You can get a copy of The Pollinator Victory Garden by Kim
Eierman and support the show, using the Amazon Link in today's Show
Notes for around $16.
Today's Botanic Spark
2011 In the popular gardener book The
Roots of My Obsession, the former executive director of the Coastal
Maine Botanical Gardens in Boothbay, Bill Cullina wrote:
“Yesterday it happened.
With everything finally planted, the weeds temporarily at bay,
and the garden refreshed by rains after a long dry stretch, I
reached that brief apogee in the arc of the season where I could
sit on the bench and just appreciate.
It is that magic time of year between the rising cacophony of
spring and the slow murmuring descent of autumn when there is
stillness in my soul.
Right now, nothing needs doing.
It has been the most frenzied spring yet at Coastal Maine
Botanical Gardens, where I work — a season stretching well into
summer. We planted just over twenty-nine thousand plants and
created four acres of new gardens.

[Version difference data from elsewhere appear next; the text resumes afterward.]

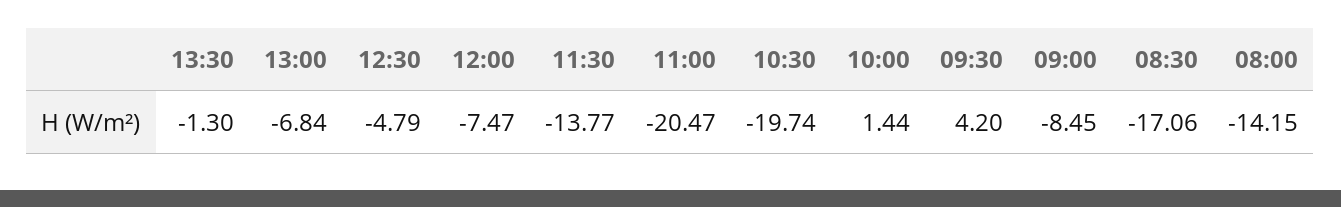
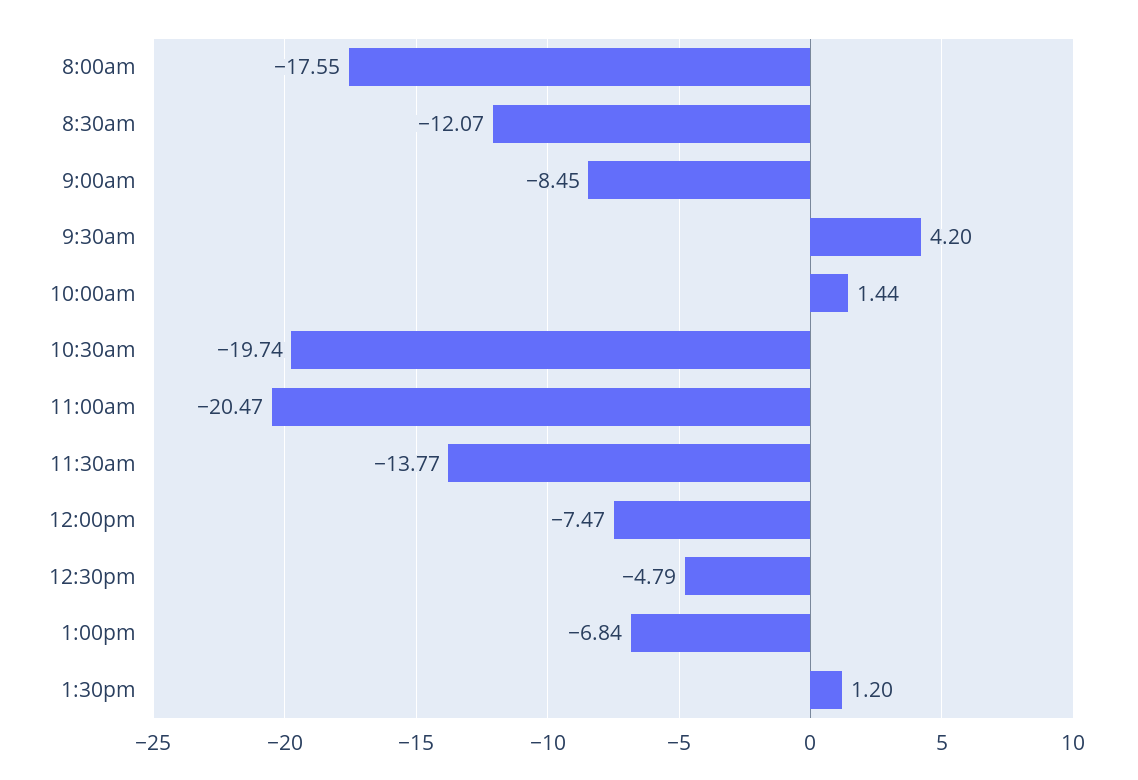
  {
-   "13:30": -1.3,
+   "13:30": 1.2,
    "13:00": -6.84,
    "12:30": -4.79,
    "12:00": -7.47,
    "11:30": -13.77,
    "11:00": -20.47,
    "10:30": -19.74,
    "10:00": 1.44,
    "09:30": 4.2,
    "09:00": -8.45,
-   "08:30": -17.06,
+   "08:30": -12.07,
-   "08:00": -14.15
+   "08:00": -17.55
  }

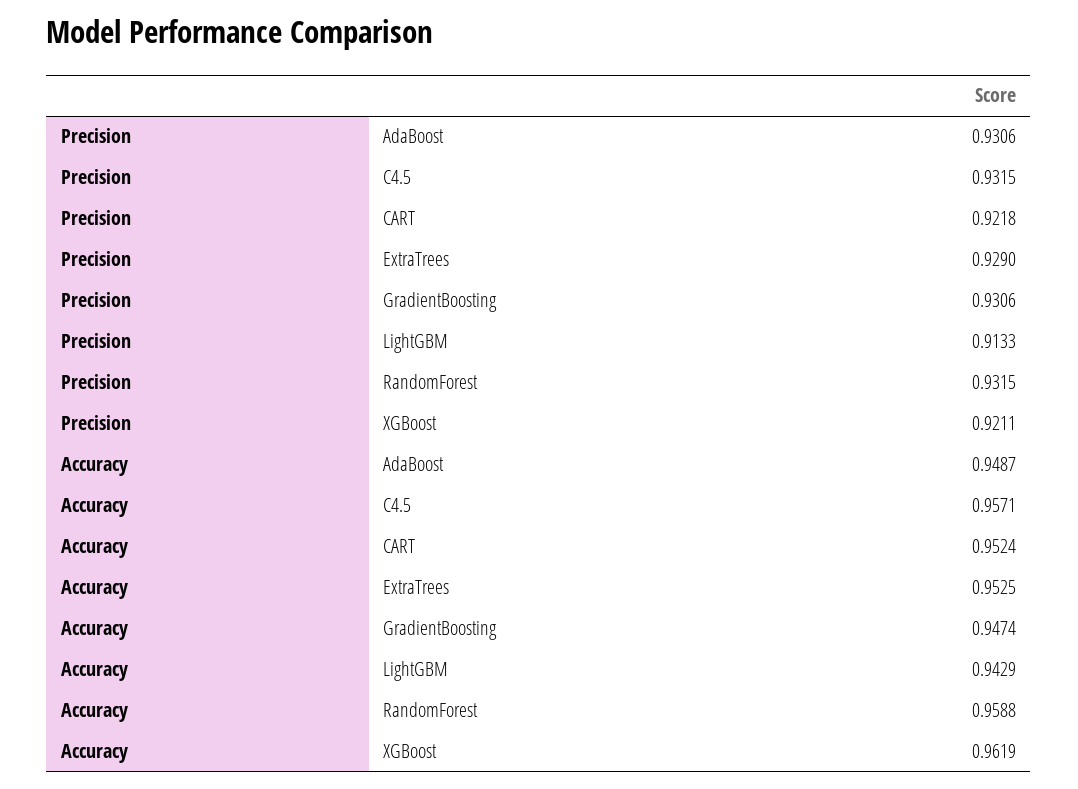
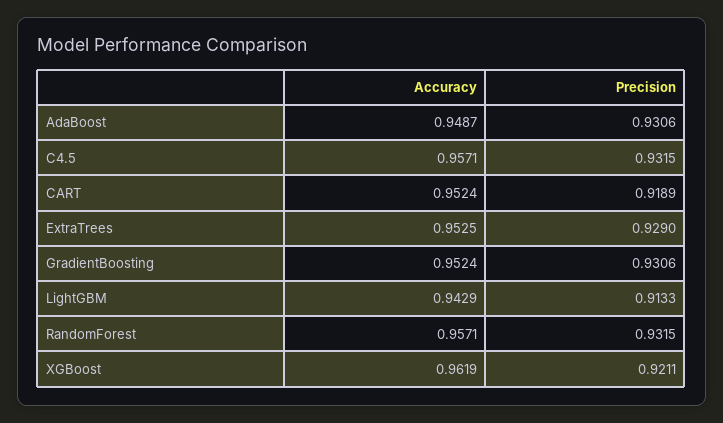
  {
    "Precision": {
      "AdaBoost": 0.9306,
      "C4.5": 0.9315,
-     "CART": 0.9218,
+     "CART": 0.9189,
      "ExtraTrees": 0.929,
      "GradientBoosting": 0.9306,
      "LightGBM": 0.9133,
      "RandomForest": 0.9315,
      "XGBoost": 0.9211
    },
    "Accuracy": {
      "AdaBoost": 0.9487,
      "C4.5": 0.9571,
      "CART": 0.9524,
      "ExtraTrees": 0.9525,
-     "GradientBoosting": 0.9474,
+     "GradientBoosting": 0.9524,
      "LightGBM": 0.9429,
-     "RandomForest": 0.9588,
+     "RandomForest": 0.9571,
      "XGBoost": 0.9619
    }
  }

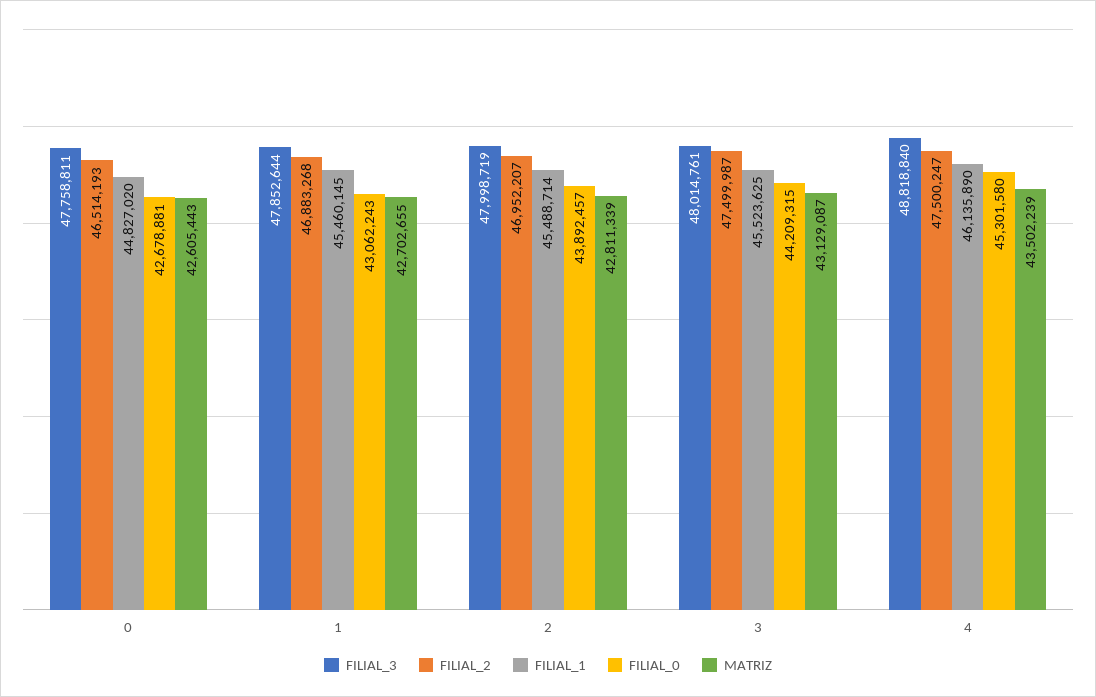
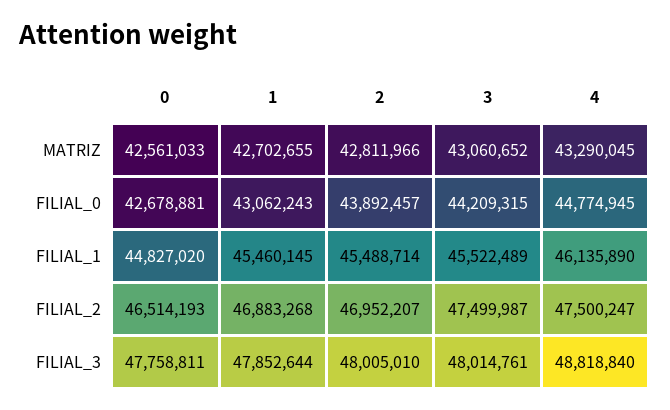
  {
    "FILIAL_3": {
      "0": 47758811,
      "1": 47852644,
-     "2": 47998719,
+     "2": 48005010,
      "3": 48014761,
      "4": 48818840
    },
    "FILIAL_2": {
      "0": 46514193,
      "1": 46883268,
      "2": 46952207,
      "3": 47499987,
      "4": 47500247
    },
    "FILIAL_1": {
      "0": 44827020,
      "1": 45460145,
      "2": 45488714,
-     "3": 45523625,
+     "3": 45522489,
      "4": 46135890
    },
    "FILIAL_0": {
      "0": 42678881,
      "1": 43062243,
      "2": 43892457,
      "3": 44209315,
-     "4": 45301580
+     "4": 44774945
    },
    "MATRIZ": {
-     "0": 42605443,
+     "0": 42561033,
      "1": 42702655,
-     "2": 42811339,
+     "2": 42811966,
-     "3": 43129087,
+     "3": 43060652,
-     "4": 43502239
+     "4": 43290045
    }
  }

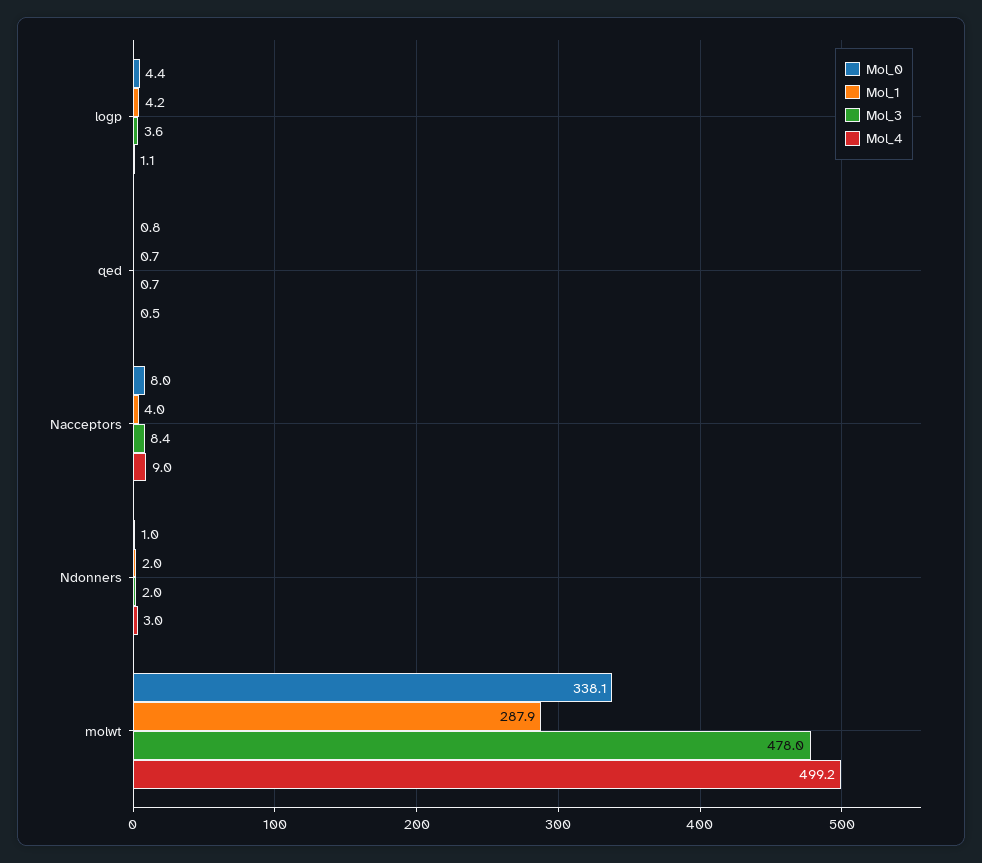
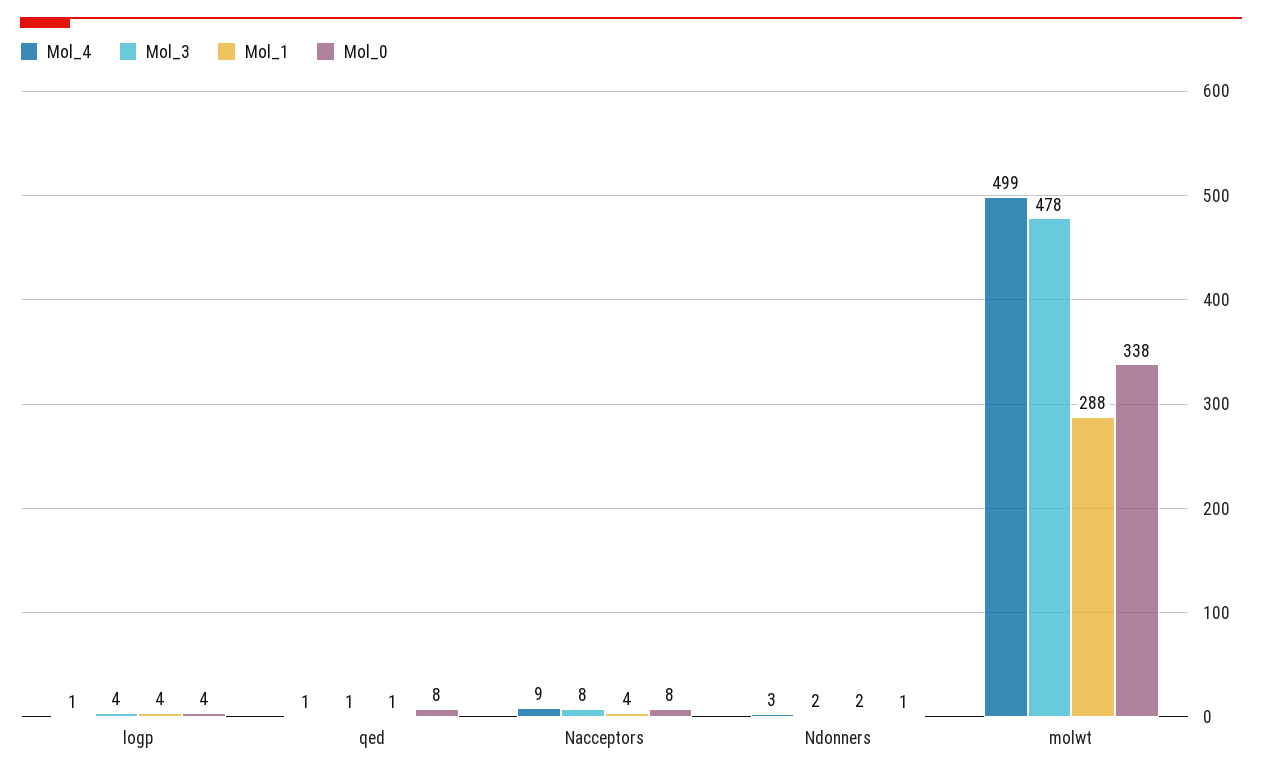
  {
    "Mol_0": {
      "logp": 4.4,
-     "qed": 0.8,
+     "qed": 8,
      "Nacceptors": 8,
      "Ndonners": 1,
      "molwt": 338.1
    },
    "Mol_1": {
      "logp": 4.2,
      "qed": 0.7,
      "Nacceptors": 4,
      "Ndonners": 2,
      "molwt": 287.9
    },
    "Mol_3": {
      "logp": 3.6,
      "qed": 0.7,
      "Nacceptors": 8.4,
      "Ndonners": 2,
      "molwt": 478
    },
    "Mol_4": {
      "logp": 1.1,
      "qed": 0.5,
      "Nacceptors": 9,
      "Ndonners": 3,
      "molwt": 499.2
    }
  }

I have laid out so many plants
this year that I started seeing them in my sleep — one pot after
another plunked atop the freshly turned earth in endless triangles
stretching off to infinity.”
In 2019, Bill Cullina was named the F. Otto Haas Executive Director
of the University of Pennsylvania's Morris Arboretum. He started
his new job a year ago on July 8, succeeding Paul W. Meyer, who
served the Arboretum for 43 years, 28 years as executive director.